Tarefa proposta A: De acordo com o texto sobre o ensino da temática indígena, quantas horas durou o curso que as professoras J e Y fizeram?
Tarefa proposta B: Diga se cada afirmação concorda com o texto sobre o ensino da temática indígena, respondendo sim ou não e citando as palavras exatas que decidem: (i) As professoras usam o livro didático como principal referência para ensinar a história e a cultura indígena. (ii) A formação oferecida pela Secretaria Municipal de Educação trouxe um aprofundamento específico da temática indígena. (iii) O diálogo foi feito com sete professoras.
Tarefa proposta C: Transcreva, do texto sobre o ensino da temática indígena, o trecho começando por "Também já participou" e seguindo até "ao tema discutido.".

Texto fornecido:
■ ■ ■
Esta fala remete que “[…] não basta pensar o Currículo de forma genérica, daí a necessidade de vinculá-lo à expressão “Intercultural” como uma marcação política de contraposição ao Currículo tradicional e monocultural […]” (NEVES, 2013, p. 2). Dessa forma, percebe-se que não é trabalhada a interculturalidade no currículo, sendo trabalhada a cultura indígena de forma generalizada, abordando principalmente o que traz o livro didático e pesquisas sem muito aprofundamento na internet.
Sendo comprovando pela fala da Professora N: “É, às vezes a gente pesquisa outras coisinhas na internet, mas nada aprofundado. Só que nos livros deles não vem separados as tribos daqui, vem no geral”. Não há aprofundamento por falta de informações mais exatas sobre a prática cultural e a história dos povos indígenas locais, também expõe que trabalha os conteúdos do livro, mas não é uma área que procura se aprofundar. Não foi possível compreender a que pesquisas referem as professoras, por não serem claras as explicações. A Professora N foi a única a relatar que conhecia a Lei:
Essa Lei, nós estudamos ela uma vez, eu não trabalhava aqui nessa escola, eu trabalhava em outra, a gente fez, é, os professores, nós fizemos um grupo de professores da escola, porque estava todo mundo desnorteado, né, que mandaram a lei tal, a gente fez um grupo de estudo, com leitura, estudo da Lei pra gente ficar mais por dentro. (PROFESSORA X )
Também já participou em dois anos seguidos de uma formação oferecida pela Secretaria Municipal de Educação, mas falava da inclusão no geral e não teve um aprofundamento específico da temática indígena. As professoras J e Y já fizeram um curso de 8 horas, realizada pela Secretaria de Educação, falou sobre a temática Afro-Indígena. Não lembra se foi em função da Lei 11.645, também não conhecia a Lei. As professoras X, W e X disseram não conhecer o que diz a lei e nem fizeram algum curso em relação ao tema discutido.
O diálogo com as sete professoras evidenciou que sobre a temática indígena há muitos desconhecimentos sobre os conteúdos exigidos pela Lei 11.645/2008, além da fragilidade dos materiais disponíveis para o desenvolvimento do trabalho. Com unanimidade falaram que utilizam o livro didático como principal referência para o ensino da história e da cultura indígena e pequenas pesquisas na internet como complemento, sem aprofundar,
Confirmando pela fala da professora “[…] os dados que a gente busca são muito antigos na internet, muito repetitivo” (Professora W). O material didático aborda questões gerais da história e da cultura indígena, pois o livro que é utilizado em Rondônia pode ser utilizado em qualquer Estado do país, portanto, não discute as questões locais. Outro ponto importante que foi constatado foi a falta da formação continuada, pois falaram que não é dado suporte ou preparo adequado para o cumprimento da Lei, para discutir o que deve ser trabalhado, de acordo com os conteúdos exigidos pela Lei.
■ ■ ■
Linhas exibidas:

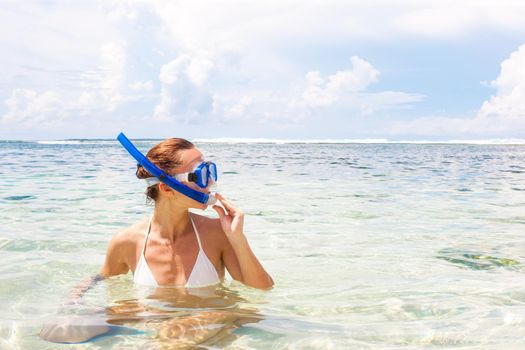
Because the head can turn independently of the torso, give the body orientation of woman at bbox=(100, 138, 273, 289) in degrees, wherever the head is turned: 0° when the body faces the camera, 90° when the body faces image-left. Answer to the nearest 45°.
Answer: approximately 0°
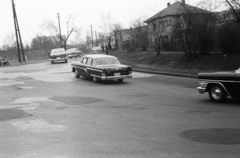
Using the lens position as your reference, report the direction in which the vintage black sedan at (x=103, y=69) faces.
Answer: facing away from the viewer and to the left of the viewer

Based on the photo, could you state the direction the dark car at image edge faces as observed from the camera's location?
facing to the left of the viewer

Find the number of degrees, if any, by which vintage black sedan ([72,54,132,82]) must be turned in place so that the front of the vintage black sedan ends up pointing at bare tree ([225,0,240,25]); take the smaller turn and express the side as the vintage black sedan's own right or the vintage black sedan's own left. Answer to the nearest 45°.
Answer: approximately 135° to the vintage black sedan's own right

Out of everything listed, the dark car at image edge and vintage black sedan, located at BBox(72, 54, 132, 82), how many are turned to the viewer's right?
0

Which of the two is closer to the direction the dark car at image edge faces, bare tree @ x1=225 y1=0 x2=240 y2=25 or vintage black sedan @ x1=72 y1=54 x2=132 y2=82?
the vintage black sedan

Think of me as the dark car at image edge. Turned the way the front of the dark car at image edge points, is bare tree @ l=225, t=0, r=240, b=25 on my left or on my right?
on my right
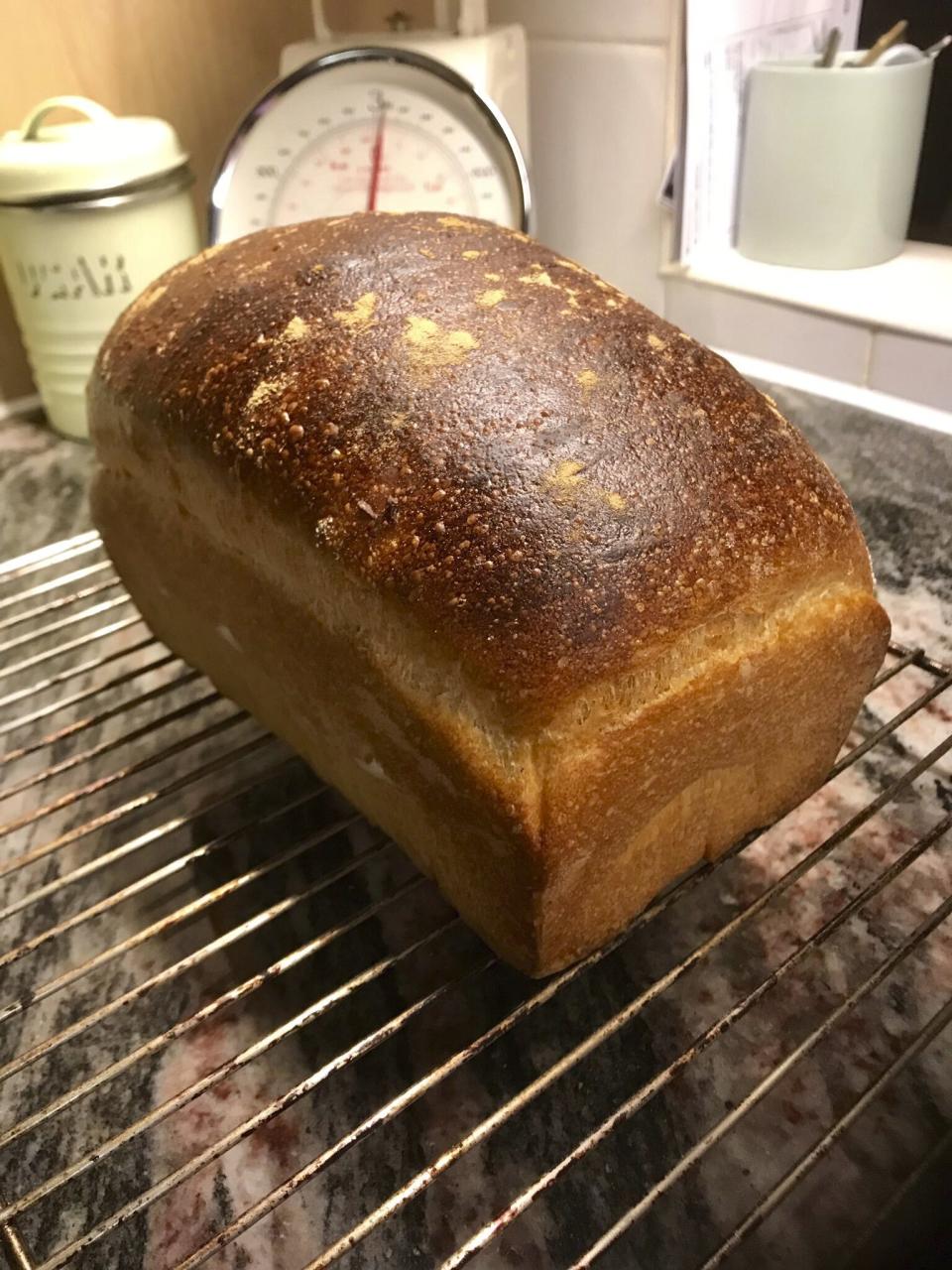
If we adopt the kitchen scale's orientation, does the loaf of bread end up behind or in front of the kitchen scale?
in front

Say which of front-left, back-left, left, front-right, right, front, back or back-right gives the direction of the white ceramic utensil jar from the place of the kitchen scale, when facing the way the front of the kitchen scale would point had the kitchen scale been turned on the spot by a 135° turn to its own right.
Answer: back-right

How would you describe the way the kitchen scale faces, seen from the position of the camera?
facing the viewer

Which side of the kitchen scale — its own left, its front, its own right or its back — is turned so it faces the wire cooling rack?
front
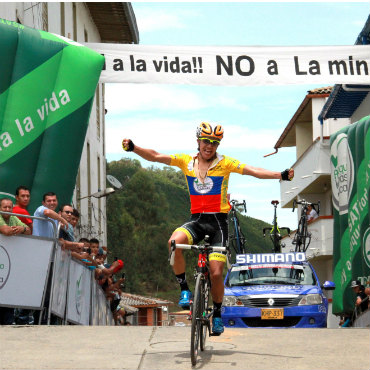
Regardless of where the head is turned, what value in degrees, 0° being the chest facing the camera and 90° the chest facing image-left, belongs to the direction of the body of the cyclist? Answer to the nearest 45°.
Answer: approximately 0°

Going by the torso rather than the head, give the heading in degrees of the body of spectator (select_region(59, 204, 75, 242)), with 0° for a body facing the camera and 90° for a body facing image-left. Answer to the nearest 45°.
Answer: approximately 315°

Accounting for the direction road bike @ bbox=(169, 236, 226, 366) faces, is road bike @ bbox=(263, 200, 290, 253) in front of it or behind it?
behind

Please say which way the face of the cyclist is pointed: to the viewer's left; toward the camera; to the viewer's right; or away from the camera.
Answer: toward the camera

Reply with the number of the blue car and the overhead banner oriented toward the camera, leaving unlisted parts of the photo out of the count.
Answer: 2

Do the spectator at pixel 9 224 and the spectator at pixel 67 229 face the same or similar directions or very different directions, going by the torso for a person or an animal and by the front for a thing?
same or similar directions

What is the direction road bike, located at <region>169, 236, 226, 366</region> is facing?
toward the camera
■ ■ ■
Espaço da resposta A: O curso durou 8 horas.

Espaço da resposta B:
(i) Sim: "Com unanimidade falaram que utilizam o livro didático como principal referência para o ensino da história e da cultura indígena".
(ii) Não: "mas falava da inclusão no geral e não teve um aprofundamento específico da temática indígena".
(iii) Sim: "O diálogo com as sete professoras".

Espaço da resposta C:
Também já participou em dois anos seguidos de uma formação oferecida pela Secretaria Municipal de Educação, mas falava da inclusão no geral e não teve um aprofundamento específico da temática indígena. As professoras J e Y já fizeram um curso de 8 horas, realizada pela Secretaria de Educação, falou sobre a temática Afro-Indígena. Não lembra se foi em função da Lei 11.645, também não conhecia a Lei. As professoras X, W e X disseram não conhecer o que diz a lei e nem fizeram algum curso em relação ao tema discutido.